清脆的笑声迸落,如风铃,叮叮咚咚,一声声撞击殷贤禹的胸膛。
“你只是故意逗我的吧?”只是想振作她低落的心绪。“说实在,你的演技还真不是普通的差。”
“让你失望了真不好意思啊。”他假意怒瞪她。
这样的表情让她笑得更大声了,直过了好半晌,愉悦的笑声才好不容易慢慢停歇。
然后,她凝睇他,许久许久。
“谢谢你,贤禹。”她放柔嗓音,“我没有心情不好,别为我担心。
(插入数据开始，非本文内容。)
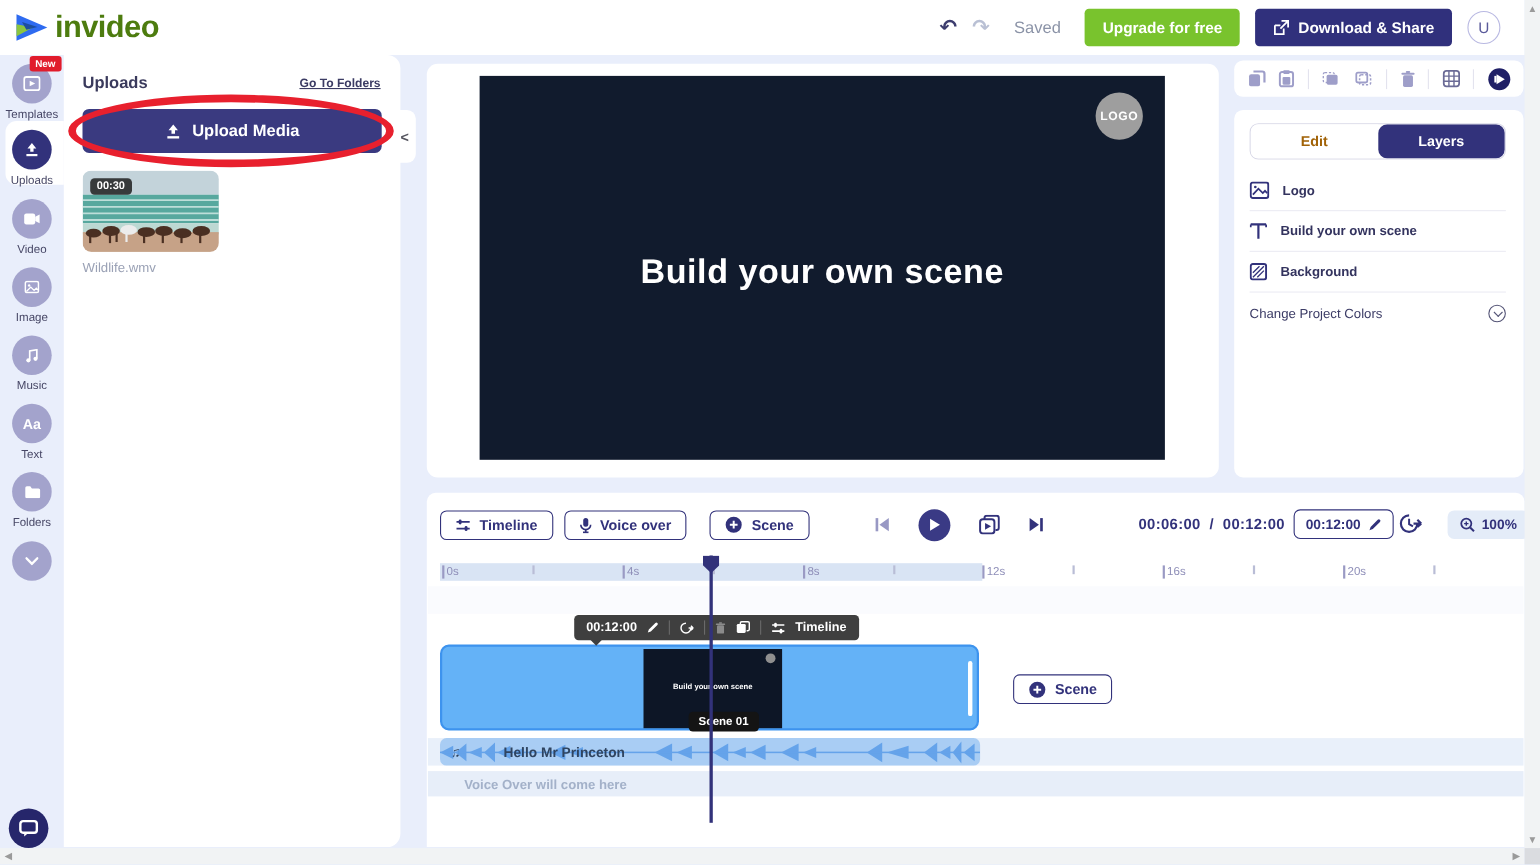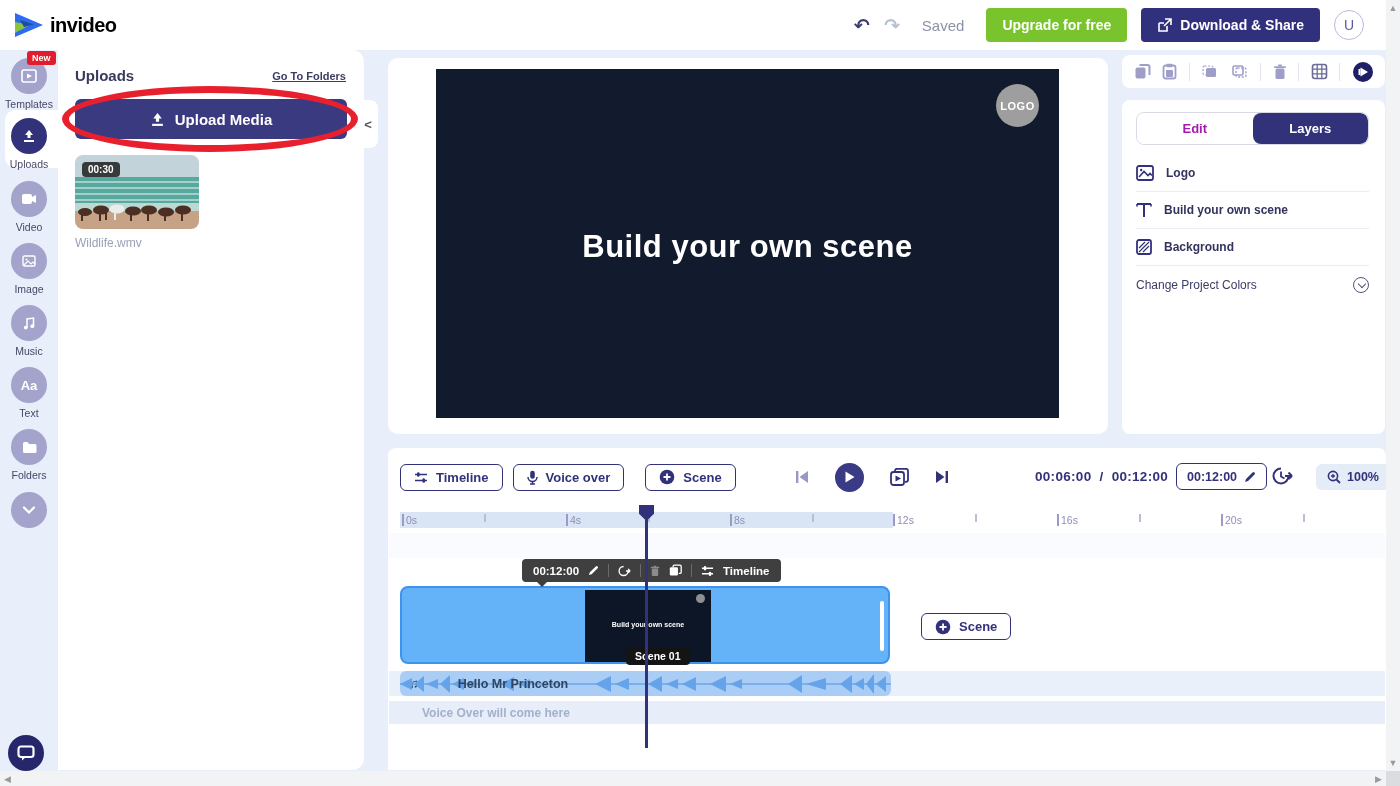"invideo" .brand-word { color: #000000 -> #4d7c0f; font-size: 20px -> 28px }
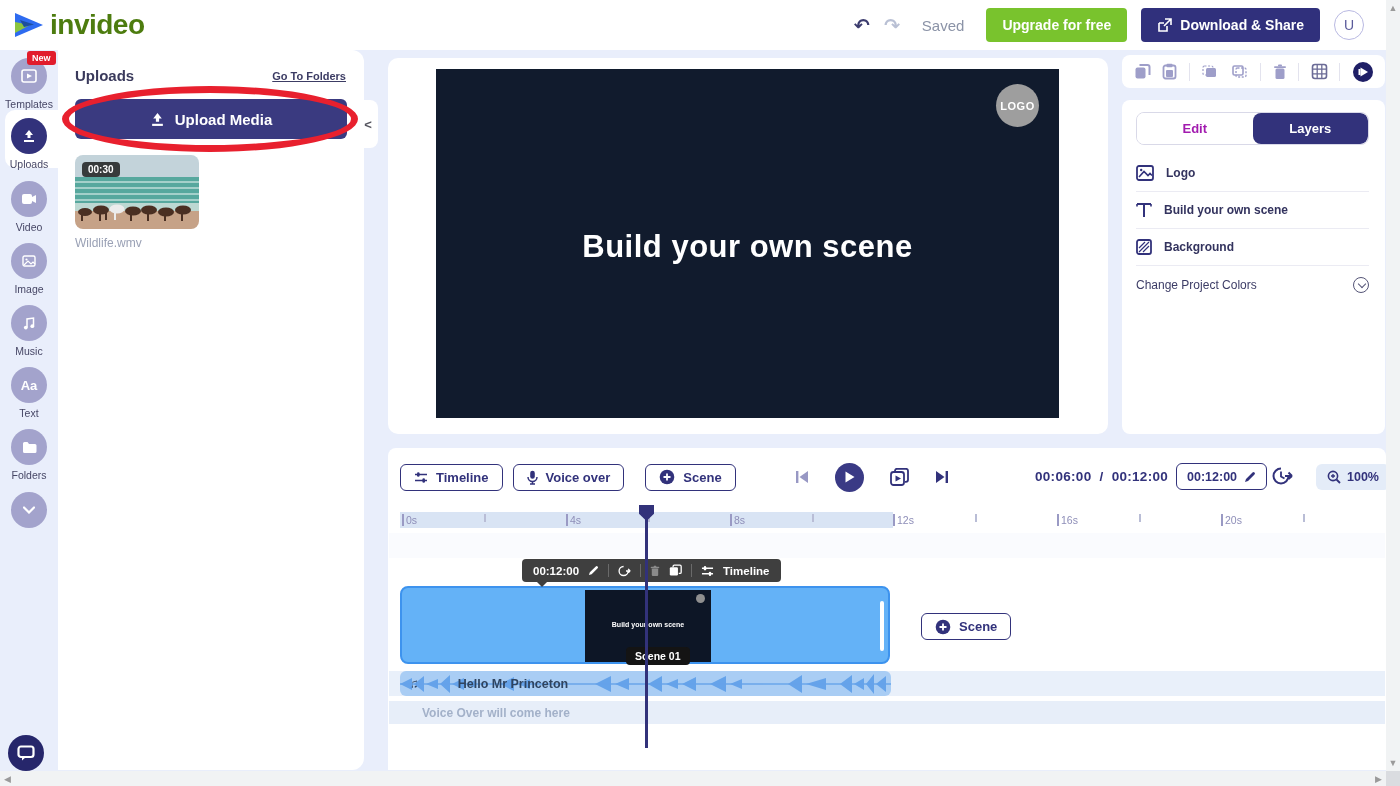"Edit" .tab.inactive { color: #a21caf -> #a16207 }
”
语毕,她开门下车,冒雨奔进大厦门内。
他凝望她站在门廊下朝他挥手的倩影,手一抬,慢条斯理地回应她,嘴角却勾起一抹淡得不能再淡的自嘲。
她,真的认为他方才只是演戏吗?
第五章
他是认真的吗?或者真在演戏?
虽说他后来也承认那只是个玩笑,可在那一瞬间,那短暂却窒人的瞬间,她差点陷溺於他墨幽的瞳里,不可自拔。
那是两汪可怕的、慑人的寒潭,一旦坠落,只有性命垂危。
那一刻,她真有透不过气的感觉。
他并非如她想像的温和完美,他也有放纵狂野的一面--是真的吗?如果是,那一面的他是怎生一副模样?那眉眼之际,会是怎样的邪肆?
她发现,自己忍不住要去猜测,去幻想,一颗心为此怔忡不定。
傻女人呵!明明就只是个玩笑而已。
连日来,汪明琦一直在心中如是告诫自己,可狂想却如月兑了缰的骏马,撒蹄疾奔
“明琦,你发什么呆?”柔亮的女声好奇地扬起,“明琦?”
是柴晶晶,刚巧到附近拜访客户的她顺道进店里喝了杯午茶,没想到却看见一向浑然优雅、气定神闲的女主人神不守舍的神态。
从数分钟前,她便点起一根烟,却只是夹在纤长的玉指问,半天不吸一口,如两弯新月的眼睫密密垂落,若有所思。
柴晶晶实在好奇得受不了,“明琦!”她又唤了一声。这还是她第一次见汪明琦发呆发到连烟也忘了吸的地步。